それに、日本書紀はちょっとずるい。ただ「一書(あるほん)」と言うだけで、参考文献の書名を書かないでしょ。あれ、なんか書くと都合が悪かったに違いないよ。都合が悪いと魏志という有名な書物の書名でさえ隠すんだものね。
ああ、あの時代にワープして、編者たちの前に積まれた参考文献を見てみたいなあ!

〔しかし、だとしたら、『古事記』や『日本書紀』に書かれた神話って、民衆にとってはあまり意味を持たなかった、ということ?『古事記』や『日本書紀』に書かれた内容を、民衆はいつ頃どのように知ったんだろう・・・〕
ほんと、考えちゃうね。

『古事記』は江戸時代に本居宣長さんが掘り出すまで、寺や旧家で写本が冬眠状態だったそうで、だから、偽書説もある。おそらく、できた当時もその後も、民衆は、お膝元の大和も含めて、なにそれ状態だったんじゃないかな。
『日本書紀』のほうは、できた直後から講読会が開かれて、ずっと陽の当たる道を歩んだんだってね。だから、少なくとも朝廷周辺ではよく知られたんだろうけど、地域ではどうだろう。この、完全に日本国として統一された情報社会でさえ、地域から見ると中央の情報は精彩がない。やっぱり地域の情報が生き生きしている。昔はなおのことだったんじゃないかな。

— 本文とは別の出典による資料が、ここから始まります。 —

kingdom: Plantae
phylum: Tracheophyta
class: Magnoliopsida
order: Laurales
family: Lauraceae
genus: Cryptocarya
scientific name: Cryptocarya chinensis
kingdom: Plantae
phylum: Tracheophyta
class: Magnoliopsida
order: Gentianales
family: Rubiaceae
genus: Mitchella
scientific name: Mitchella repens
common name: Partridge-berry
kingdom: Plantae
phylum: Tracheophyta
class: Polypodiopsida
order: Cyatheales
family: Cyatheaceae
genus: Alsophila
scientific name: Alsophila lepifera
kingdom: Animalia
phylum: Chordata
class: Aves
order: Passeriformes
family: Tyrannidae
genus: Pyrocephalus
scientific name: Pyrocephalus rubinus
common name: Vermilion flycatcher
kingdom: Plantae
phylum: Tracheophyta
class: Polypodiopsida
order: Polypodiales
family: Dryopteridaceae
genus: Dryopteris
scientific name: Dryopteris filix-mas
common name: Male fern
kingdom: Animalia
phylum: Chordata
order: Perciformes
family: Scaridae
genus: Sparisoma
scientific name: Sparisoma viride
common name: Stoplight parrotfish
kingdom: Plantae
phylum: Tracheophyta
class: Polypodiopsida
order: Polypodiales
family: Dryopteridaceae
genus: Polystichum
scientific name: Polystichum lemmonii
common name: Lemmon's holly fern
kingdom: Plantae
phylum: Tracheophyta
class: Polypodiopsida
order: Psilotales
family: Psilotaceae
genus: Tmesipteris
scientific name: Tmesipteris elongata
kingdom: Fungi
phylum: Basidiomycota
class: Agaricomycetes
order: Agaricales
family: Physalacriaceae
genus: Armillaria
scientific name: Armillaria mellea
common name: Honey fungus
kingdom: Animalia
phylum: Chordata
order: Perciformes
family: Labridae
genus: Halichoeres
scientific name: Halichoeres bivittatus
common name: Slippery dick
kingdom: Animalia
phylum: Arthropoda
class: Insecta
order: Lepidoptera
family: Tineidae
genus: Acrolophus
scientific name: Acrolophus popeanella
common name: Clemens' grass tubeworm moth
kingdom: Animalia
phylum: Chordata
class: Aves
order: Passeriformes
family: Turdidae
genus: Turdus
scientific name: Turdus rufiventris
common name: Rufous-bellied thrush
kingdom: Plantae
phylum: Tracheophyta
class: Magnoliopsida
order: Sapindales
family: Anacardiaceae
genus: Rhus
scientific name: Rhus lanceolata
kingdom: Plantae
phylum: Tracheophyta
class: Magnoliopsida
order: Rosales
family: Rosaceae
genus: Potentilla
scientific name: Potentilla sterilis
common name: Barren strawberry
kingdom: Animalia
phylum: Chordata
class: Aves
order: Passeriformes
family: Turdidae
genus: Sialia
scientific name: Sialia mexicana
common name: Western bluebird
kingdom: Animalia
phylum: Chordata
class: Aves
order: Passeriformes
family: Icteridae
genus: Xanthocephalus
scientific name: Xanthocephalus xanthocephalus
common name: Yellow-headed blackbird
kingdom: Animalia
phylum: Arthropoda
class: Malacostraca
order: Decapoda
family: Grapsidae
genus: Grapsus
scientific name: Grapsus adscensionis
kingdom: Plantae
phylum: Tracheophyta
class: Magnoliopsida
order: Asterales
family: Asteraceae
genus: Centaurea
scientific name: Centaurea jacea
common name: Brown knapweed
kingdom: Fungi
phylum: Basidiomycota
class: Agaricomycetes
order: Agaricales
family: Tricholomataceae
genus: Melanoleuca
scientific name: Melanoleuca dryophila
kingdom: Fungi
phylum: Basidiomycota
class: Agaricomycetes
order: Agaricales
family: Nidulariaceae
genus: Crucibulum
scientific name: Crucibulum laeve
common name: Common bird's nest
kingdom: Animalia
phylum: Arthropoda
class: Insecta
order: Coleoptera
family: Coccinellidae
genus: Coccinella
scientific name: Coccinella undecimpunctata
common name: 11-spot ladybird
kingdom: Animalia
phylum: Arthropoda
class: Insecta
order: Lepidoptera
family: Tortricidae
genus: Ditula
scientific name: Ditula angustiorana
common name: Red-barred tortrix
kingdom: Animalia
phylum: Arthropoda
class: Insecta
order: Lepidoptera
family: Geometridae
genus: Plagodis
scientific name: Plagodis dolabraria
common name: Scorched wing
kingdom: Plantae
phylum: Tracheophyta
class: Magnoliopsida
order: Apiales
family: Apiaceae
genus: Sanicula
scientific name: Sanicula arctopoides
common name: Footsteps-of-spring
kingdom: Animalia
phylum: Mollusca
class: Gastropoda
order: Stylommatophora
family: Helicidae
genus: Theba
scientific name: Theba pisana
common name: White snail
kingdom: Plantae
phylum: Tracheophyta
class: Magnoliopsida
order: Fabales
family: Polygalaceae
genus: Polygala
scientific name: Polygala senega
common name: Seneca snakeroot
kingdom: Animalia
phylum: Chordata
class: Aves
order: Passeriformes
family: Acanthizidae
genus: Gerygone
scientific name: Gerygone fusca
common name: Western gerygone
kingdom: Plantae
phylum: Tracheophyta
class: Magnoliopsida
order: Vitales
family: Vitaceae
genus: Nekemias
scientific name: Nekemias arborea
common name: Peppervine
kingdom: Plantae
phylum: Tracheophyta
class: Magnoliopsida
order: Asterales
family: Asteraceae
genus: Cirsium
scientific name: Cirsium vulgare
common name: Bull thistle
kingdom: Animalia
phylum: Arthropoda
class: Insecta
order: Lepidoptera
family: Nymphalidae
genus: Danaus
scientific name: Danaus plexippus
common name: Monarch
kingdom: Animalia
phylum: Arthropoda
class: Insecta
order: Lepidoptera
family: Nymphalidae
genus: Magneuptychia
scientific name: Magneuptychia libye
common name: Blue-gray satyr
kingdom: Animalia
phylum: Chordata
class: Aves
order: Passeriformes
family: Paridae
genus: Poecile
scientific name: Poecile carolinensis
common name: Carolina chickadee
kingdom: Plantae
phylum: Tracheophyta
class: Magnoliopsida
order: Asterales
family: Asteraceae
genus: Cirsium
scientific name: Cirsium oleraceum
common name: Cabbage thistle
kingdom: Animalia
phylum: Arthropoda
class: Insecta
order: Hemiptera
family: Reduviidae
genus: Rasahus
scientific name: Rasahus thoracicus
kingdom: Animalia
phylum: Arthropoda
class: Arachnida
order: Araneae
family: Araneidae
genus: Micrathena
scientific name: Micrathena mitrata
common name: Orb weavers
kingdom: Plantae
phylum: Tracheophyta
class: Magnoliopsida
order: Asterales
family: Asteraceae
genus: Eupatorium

まして民衆となると。朝廷関係者はお膝元の民衆に識字教育や歴史教育をしたのかしらん。それがなかったら、まず、伝わらないでしょう。やっぱり、大日本帝国ほどの熱心さで民衆教育しないと、国体の歴史を民衆が受容することはないんじゃないか。
だって、『古事記』や『日本書紀』の話って、どうでもいいことばっかりだものね、民衆にとっては。生活圏の、生活に影響する山や海の神様のことなら、おおいに親しみがあるし興味があるだろうけどさ。